> **EXERCISE AIM**
Don't include any picture when you restate the data word for word.

^^^^

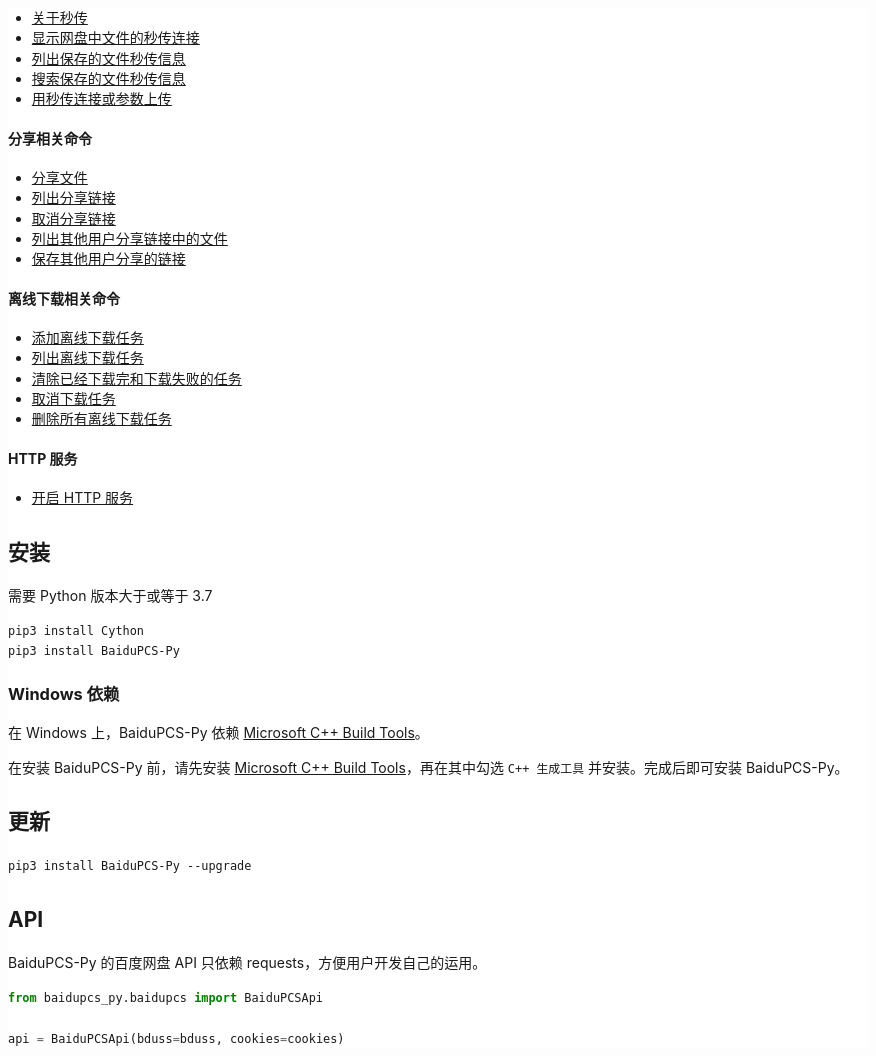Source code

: - [关于秒传](#关于秒传)
- [显示网盘中文件的秒传连接](#显示网盘中文件的秒传连接)
- [列出保存的文件秒传信息](#列出保存的文件秒传信息)
- [搜索保存的文件秒传信息](#搜索保存的文件秒传信息)
- [用秒传连接或参数上传](#用秒传连接或参数上传)

#### 分享相关命令

- [分享文件](#分享文件)
- [列出分享链接](#列出分享链接)
- [取消分享链接](#取消分享链接)
- [列出其他用户分享链接中的文件](#列出其他用户分享链接中的文件)
- [保存其他用户分享的链接](#保存其他用户分享的链接)

#### 离线下载相关命令

- [添加离线下载任务](#添加离线下载任务)
- [列出离线下载任务](#列出离线下载任务)
- [清除已经下载完和下载失败的任务](#清除已经下载完和下载失败的任务)
- [取消下载任务](#取消下载任务)
- [删除所有离线下载任务](#删除所有离线下载任务)

#### HTTP 服务

- [开启 HTTP 服务](#开启-HTTP-服务)

## 安装

需要 Python 版本大于或等于 3.7

```
pip3 install Cython
pip3 install BaiduPCS-Py
```

### Windows 依赖

在 Windows 上，BaiduPCS-Py 依赖 [Microsoft C++ Build Tools](https://visualstudio.microsoft.com/visual-cpp-build-tools/)。

在安装 BaiduPCS-Py 前，请先安装 [Microsoft C++ Build Tools](https://visualstudio.microsoft.com/visual-cpp-build-tools/)，再在其中勾选 `C++ 生成工具` 并安装。完成后即可安装 BaiduPCS-Py。

## 更新

```
pip3 install BaiduPCS-Py --upgrade
```

## API

BaiduPCS-Py 的百度网盘 API 只依赖 requests，方便用户开发自己的运用。

```python
from baidupcs_py.baidupcs import BaiduPCSApi

api = BaiduPCSApi(bduss=bduss, cookies=cookies)
```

^^^^

> **PROBLEM SOLUTION**
Source code

: - [关于秒传](#关于秒传)
- [显示网盘中文件的秒传连接](#显示网盘中文件的秒传连接)
- [列出保存的文件秒传信息](#列出保存的文件秒传信息)
- [搜索保存的文件秒传信息](#搜索保存的文件秒传信息)
- [用秒传连接或参数上传](#用秒传连接或参数上传)

#### 分享相关命令

- [分享文件](#分享文件)
- [列出分享链接](#列出分享链接)
- [取消分享链接](#取消分享链接)
- [列出其他用户分享链接中的文件](#列出其他用户分享链接中的文件)
- [保存其他用户分享的链接](#保存其他用户分享的链接)

#### 离线下载相关命令

- [添加离线下载任务](#添加离线下载任务)
- [列出离线下载任务](#列出离线下载任务)
- [清除已经下载完和下载失败的任务](#清除已经下载完和下载失败的任务)
- [取消下载任务](#取消下载任务)
- [删除所有离线下载任务](#删除所有离线下载任务)

#### HTTP 服务

- [开启 HTTP 服务](#开启-HTTP-服务)

## 安装

需要 Python 版本大于或等于 3.7

```
pip3 install Cython
pip3 install BaiduPCS-Py
```

### Windows 依赖

在 Windows 上，BaiduPCS-Py 依赖 [Microsoft C++ Build Tools](https://visualstudio.microsoft.com/visual-cpp-build-tools/)。

在安装 BaiduPCS-Py 前，请先安装 [Microsoft C++ Build Tools](https://visualstudio.microsoft.com/visual-cpp-build-tools/)，再在其中勾选 `C++ 生成工具` 并安装。完成后即可安装 BaiduPCS-Py。

## 更新

```
pip3 install BaiduPCS-Py --upgrade
```

## API

BaiduPCS-Py 的百度网盘 API 只依赖 requests，方便用户开发自己的运用。

```python
from baidupcs_py.baidupcs import BaiduPCSApi

api = BaiduPCSApi(bduss=bduss, cookies=cookies)
```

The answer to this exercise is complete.